Modes of Publishing

Describes different modes of publishing.

When publishing a message, a producer sends a record to the producer client library. The producer client library batches messages into multiple publish requests which are sent to the HPE Ezmeral Data Fabric Streams server.

At Least Once

The default message delivery semantics is "at-least-one". At-least-once means that the message delivery guarantees that a message is published at least once to the HPE Ezmeral Data Fabric Streams server. Messages are never lost but may be re-delivered.

Exactly Once

An "exactly once" message delivery semantics produces messages without duplication. Each message is delivered once and only once. Exactly once is insured by uniquely identifying a group of messages that are atomically persisted. Exactly once message delivery is set with the producer idempotence option.

NOTE
Exactly-once message deliver semantics is enabled by setting the producer configurable option, enable.idempotence to true. By supporting an idempotent producer, retries no longer introduce duplicates. See Enabling an Idempotent Producer for more information.
The following unique identifiers are associated with each message:
  • Producer ID - A unique identifier is generated internally for each client and group of messages that are atomically persisted.

    As a minimum, the ID is a unique ID for a given stream-topic-partition. Producer IDs expire if a producer ID is inactive for a period of time. The default Producer ID expiration is 7 days. At that point, a new Producer ID is requested once the Producer ID is expired. To change the expiration date, see the pidexpirysecs parameter in maprcli stream create and stream edit for more information.

  • Sequence Number - A number that is monotonically incremented on every produced group of messages for the given Producer ID, assigned when received, and generated internally.
NOTE
If the producer idempotence option, is not set to true, then "at least once" message delivery semantics applies.

If the client resends a message after the producer ID has expired, then UnknownProducerIdException is thrown.

For example:
  • If message1 from clientA is sent to a stream-topic-partition0 and 7 days go by, the Producer ID expires.
  • Then, if clientA sends another message that has the same data to the same stream-topic-partition (stream-topic-partition0), then UnknownProducerIdException is thrown because the Producer ID has expired..
NOTE
With the alternative "at least once" message delivery, in some failure scenarios, a message can be produced more than once for a single send call. Common reasons for message duplication include network error or server failure. For example, if a network error occurs and the message has been processed and persisted by the server, if the client re-tries sending a message to a server node, then the result could be duplicate messages in the system.

Server Acknowledgements

By default, publishing requests for messages are sent without waiting for acknowledgement (ack) from the HPE Ezmeral Data Fabric Streams server.

The acknowledgement behavior is determined by the producer configuration parameter streams.parallel.flushers.per.partition, which defaults to true.

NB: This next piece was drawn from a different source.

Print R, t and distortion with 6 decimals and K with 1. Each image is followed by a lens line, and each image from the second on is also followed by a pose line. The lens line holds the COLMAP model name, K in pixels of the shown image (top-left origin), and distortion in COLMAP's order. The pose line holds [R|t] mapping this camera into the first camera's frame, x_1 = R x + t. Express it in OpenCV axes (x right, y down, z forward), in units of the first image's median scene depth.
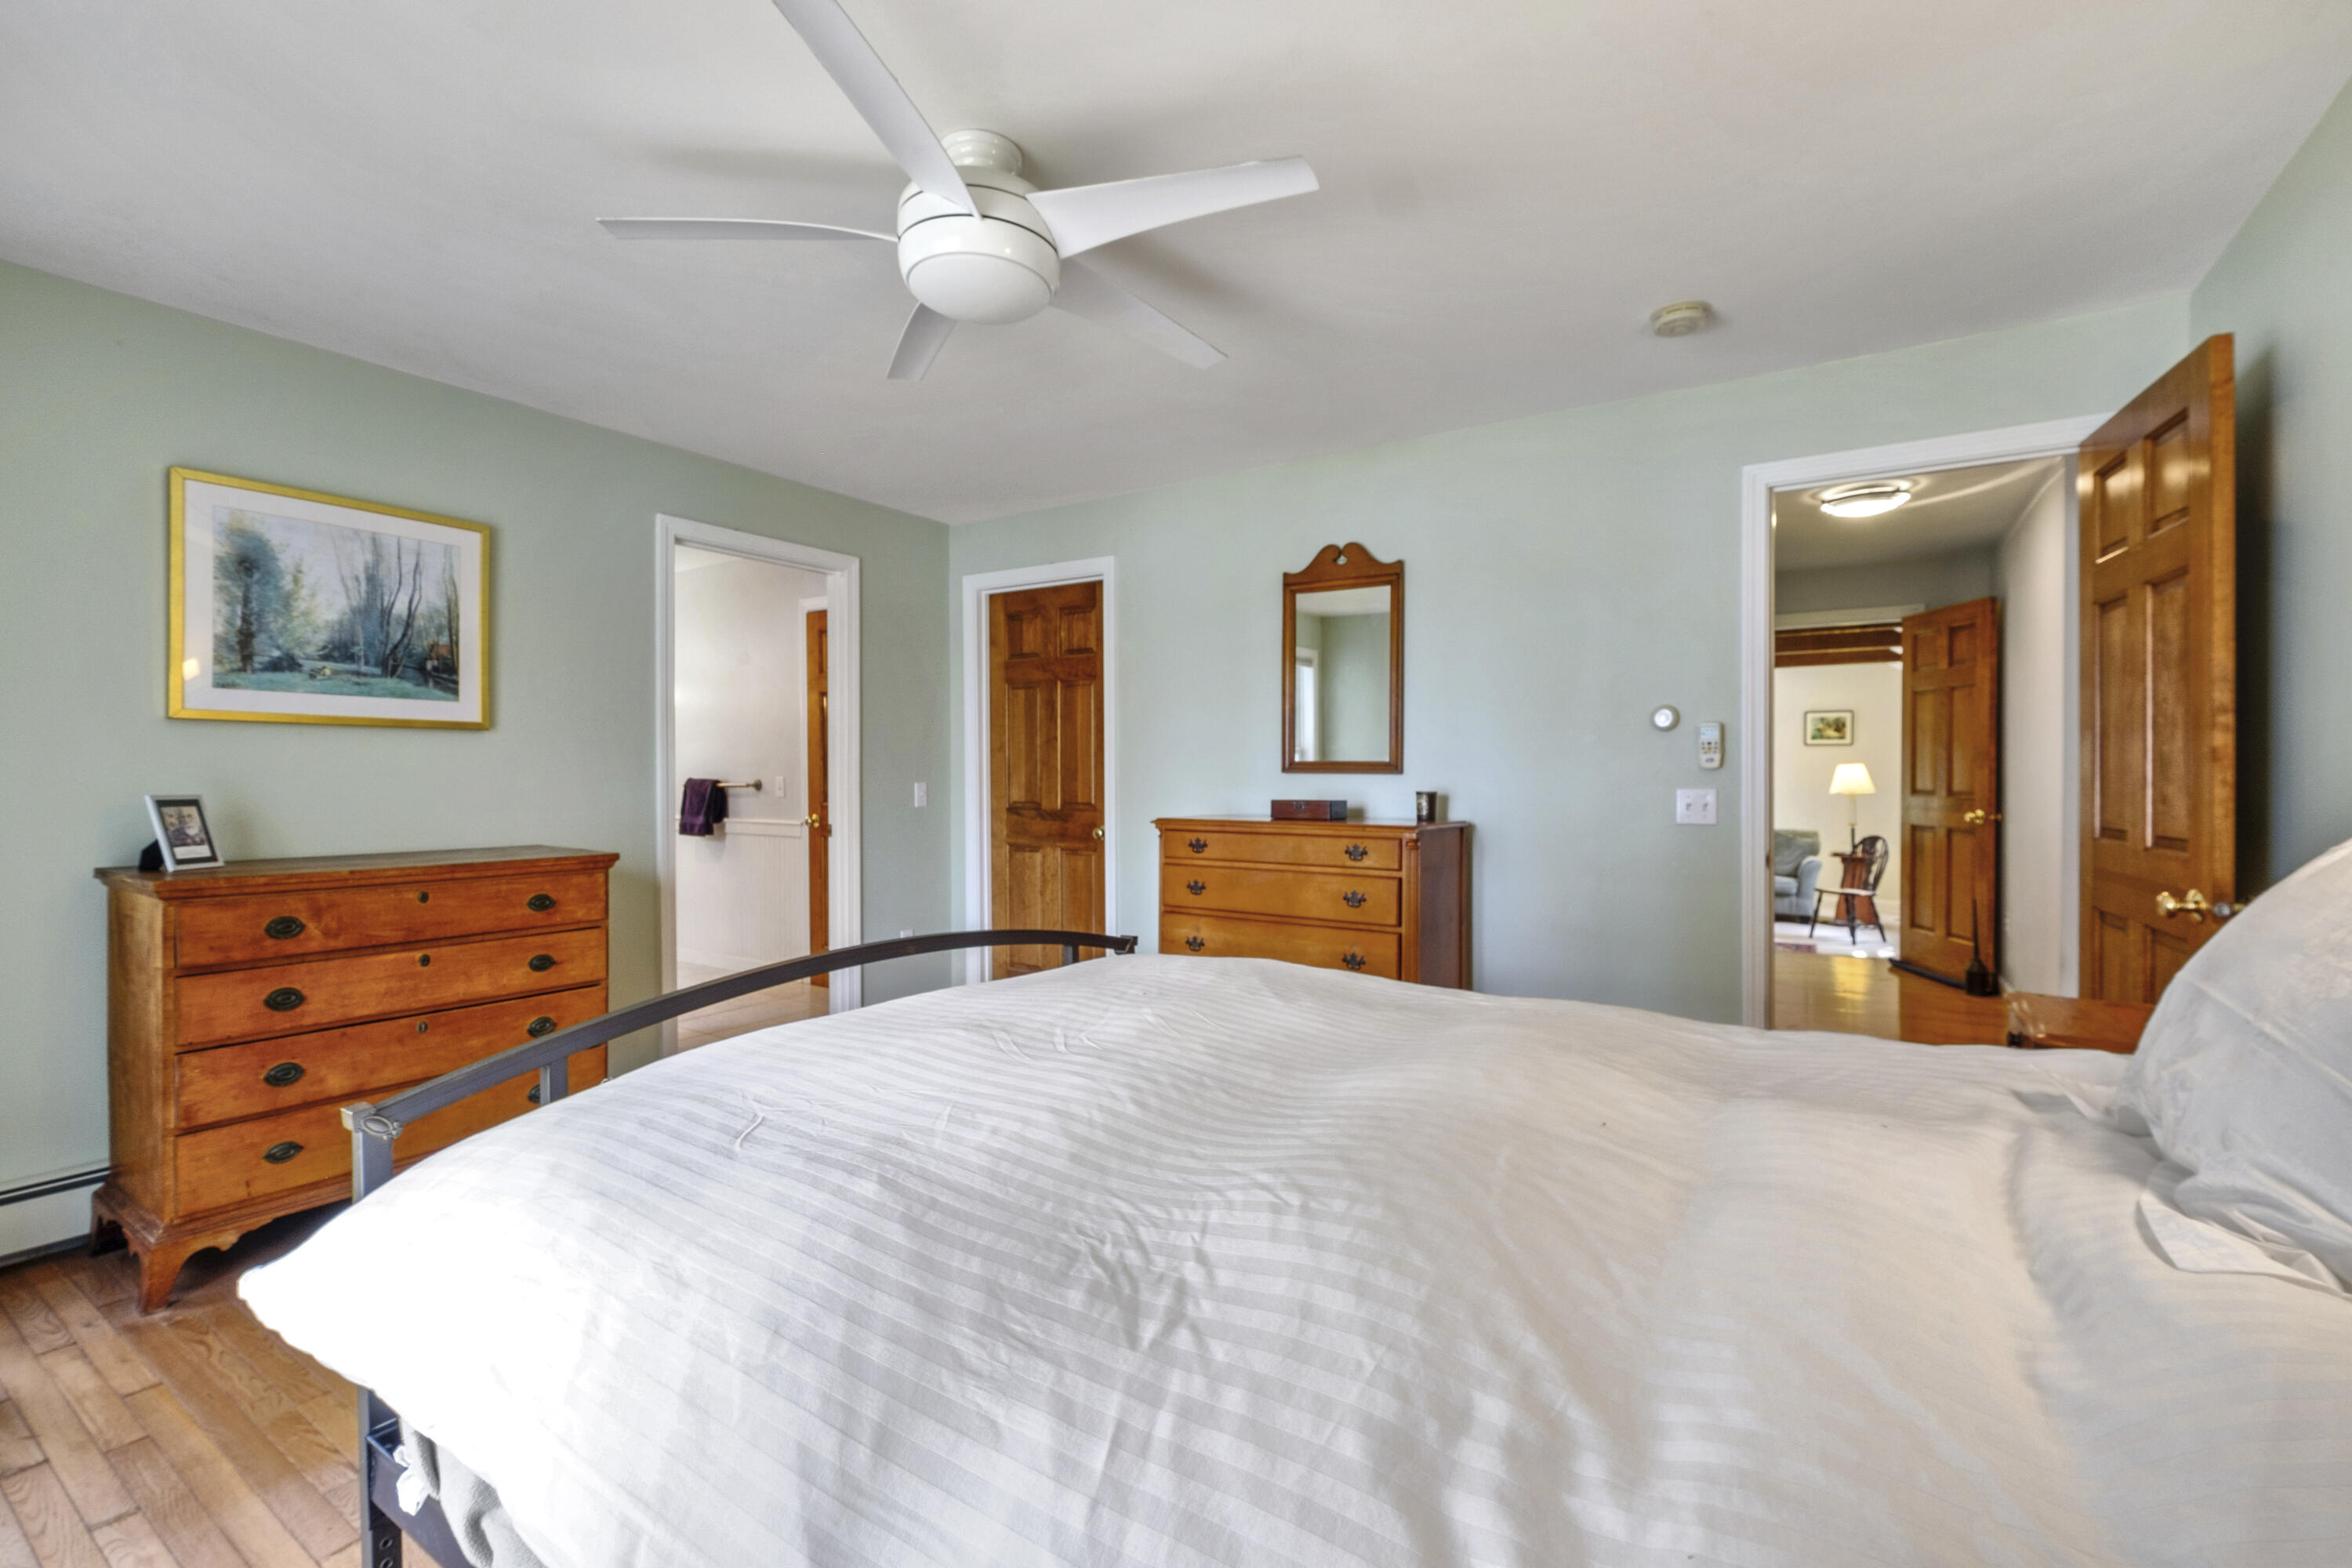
lens RADIAL K [[1024.4, 0, 1168.7], [0, 1024.4, 771.9], [0, 0, 1]] dist [-0.006747, -0.000801]
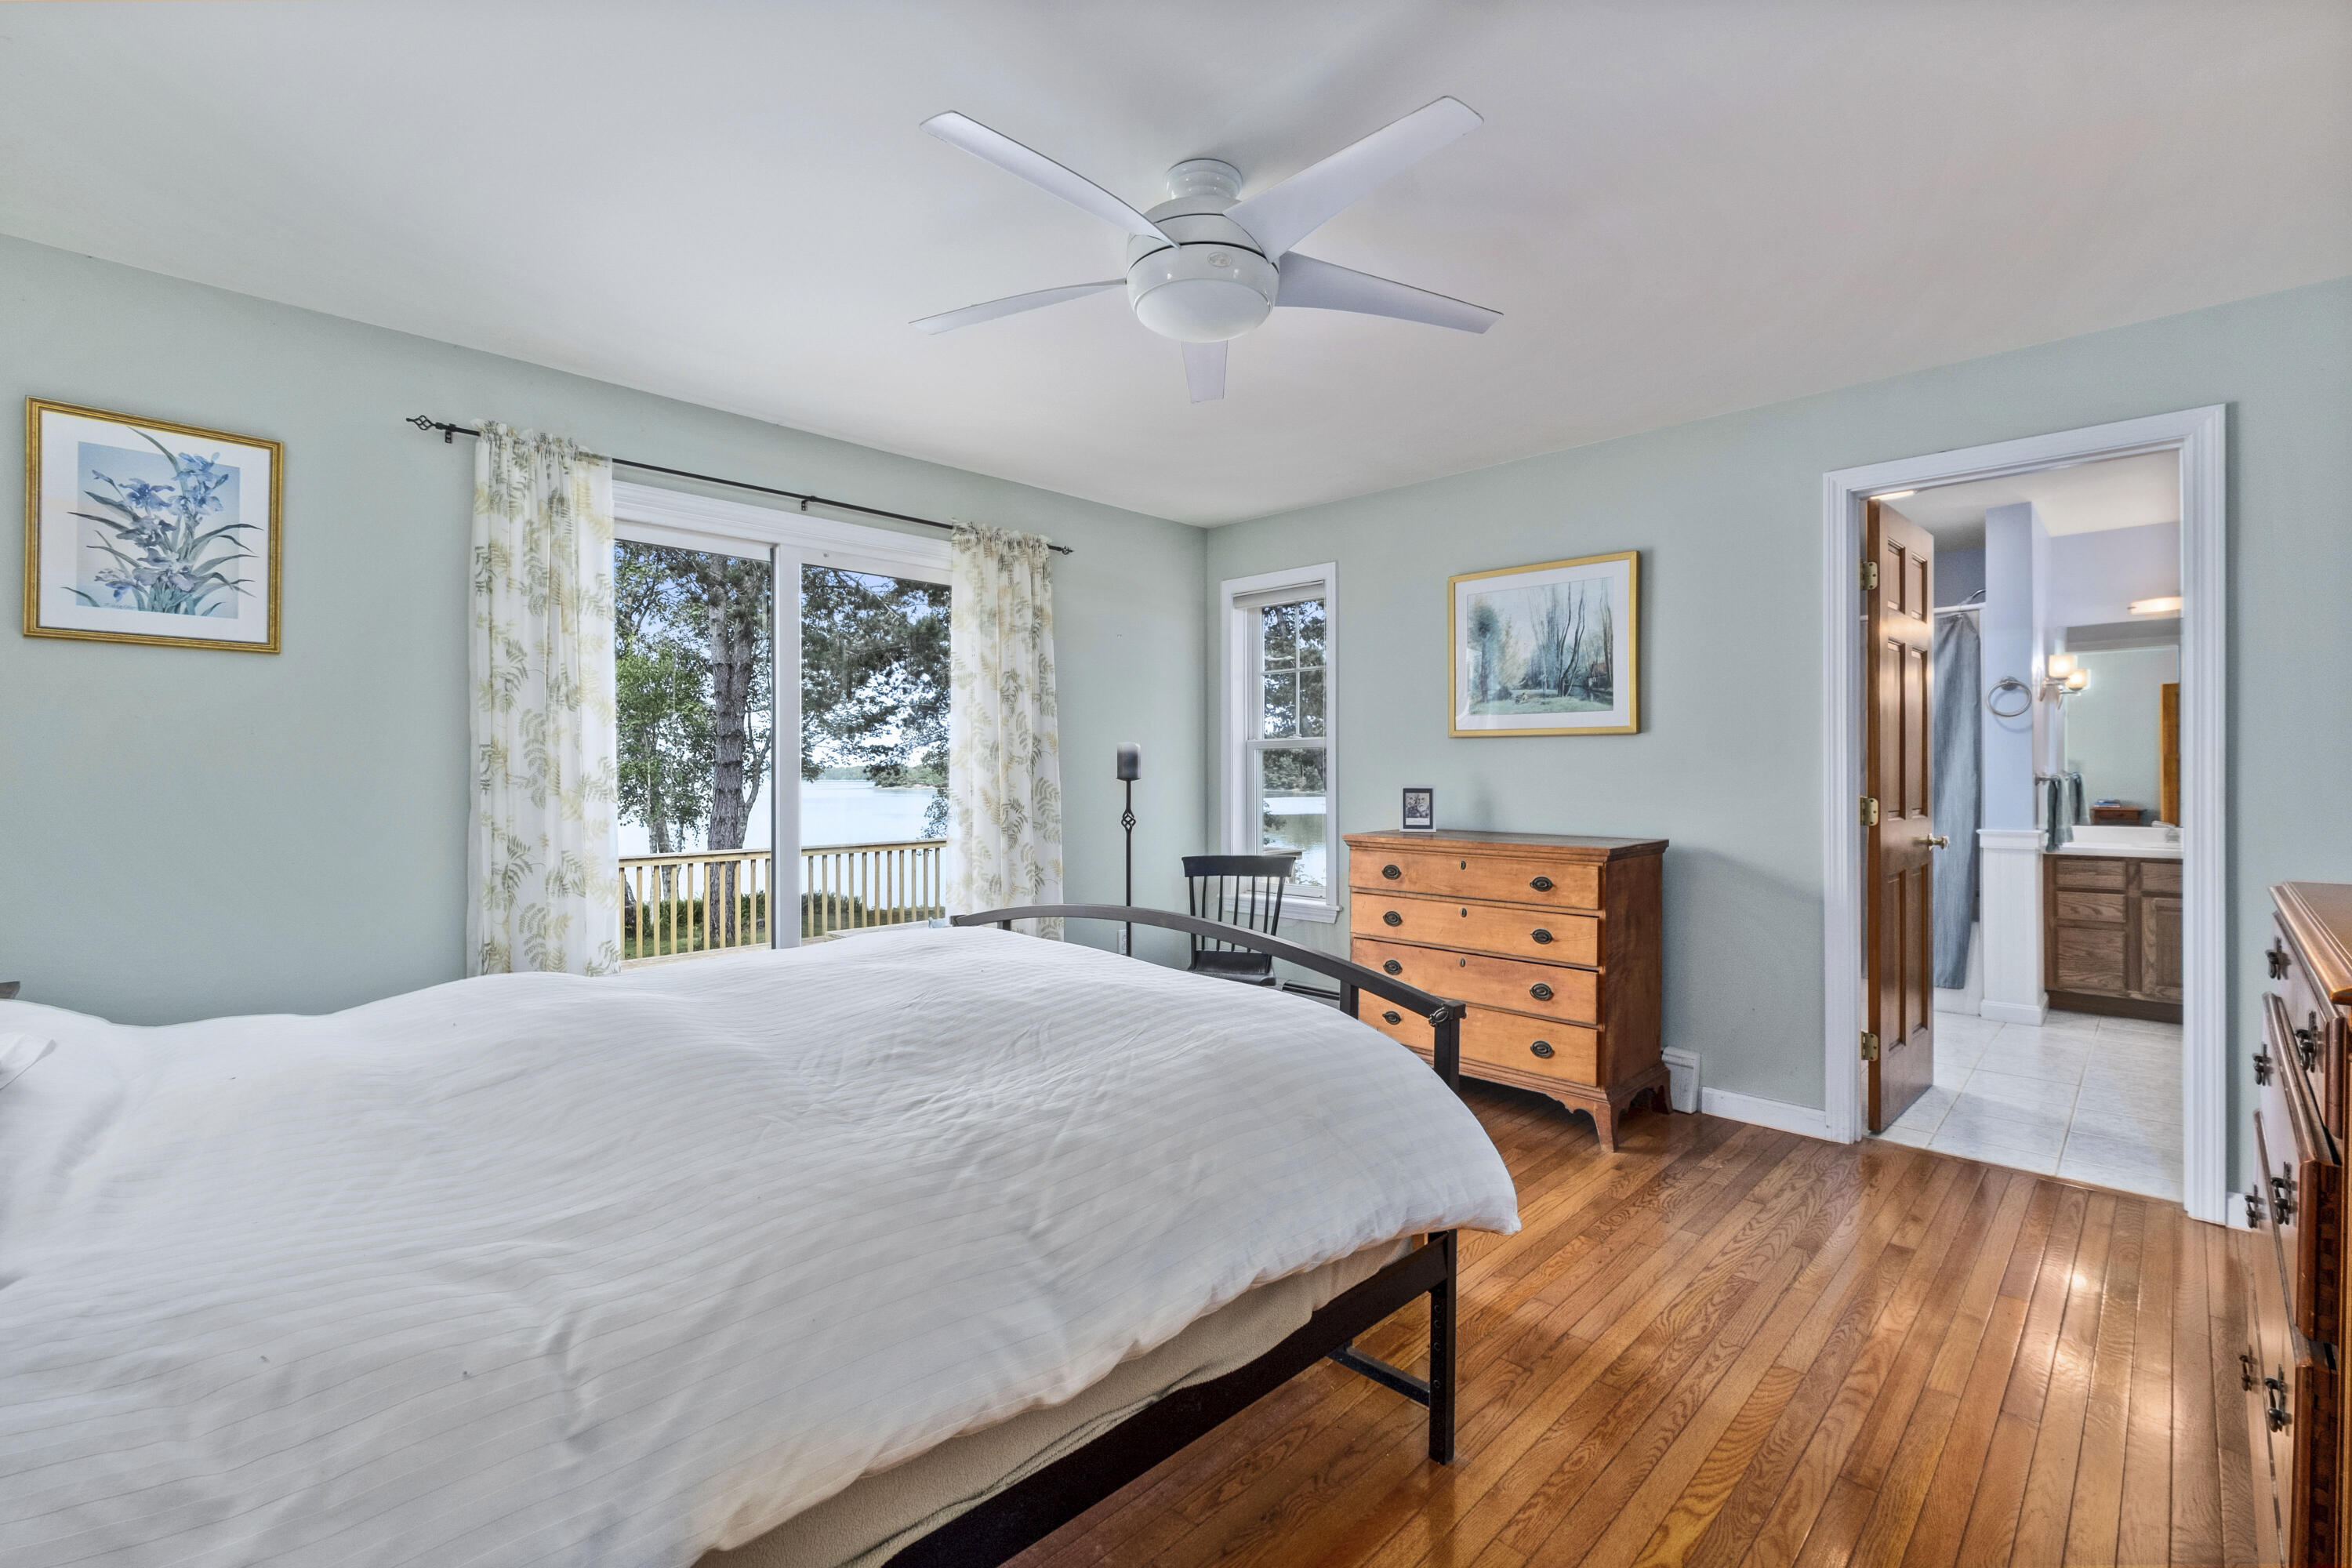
lens RADIAL K [[1024.4, 0, 1173.0], [0, 1024.4, 773.4], [0, 0, 1]] dist [-0.006747, -0.000801]
pose [[-0.193225, 0.002989, -0.981150, 0.577826], [0.001342, 0.999995, 0.002782, -0.001340], [0.981154, -0.000780, -0.193228, 0.781965]]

With an "at-least-once" message delivery, in some failure scenarios, a message can be produced more than once for a single send call. A common reason for message duplication is when a network error occurs, a client may retry sending a message to a server node. If the network error occurs after the message is processed and persisted by the server, it can lead to duplicate messages in the system.

Publishing without Ack
When publishing without ack (default), it is possible for messages to be published to the partitions out of order due to the presence of multiple network interface controllers, network errors, or retries.

For example, suppose a producer is sending messages that are specifically for Partition 1. The producer client library buffers the messages and sends a batch to Partition 1. Meanwhile, the producer keeps sending messages for Partition 1 and the client continues to buffer them. The next time the producer client library has enough messages for Partition 1, the client sends another batch, irresepctive of whether or notHPE Ezmeral Data Fabric Streams server has acknowledged the previous batch.

Publishing with Ack
If you always want messages to arrive to partitions in the order in which they were sent, set the configuration parameter streams.parallel.flushers.per.partition to false. This causes the producer client library to wait for ack (acknowledgements) from the HPE Ezmeral Data Fabric Streams server before sending subsequent publish requests.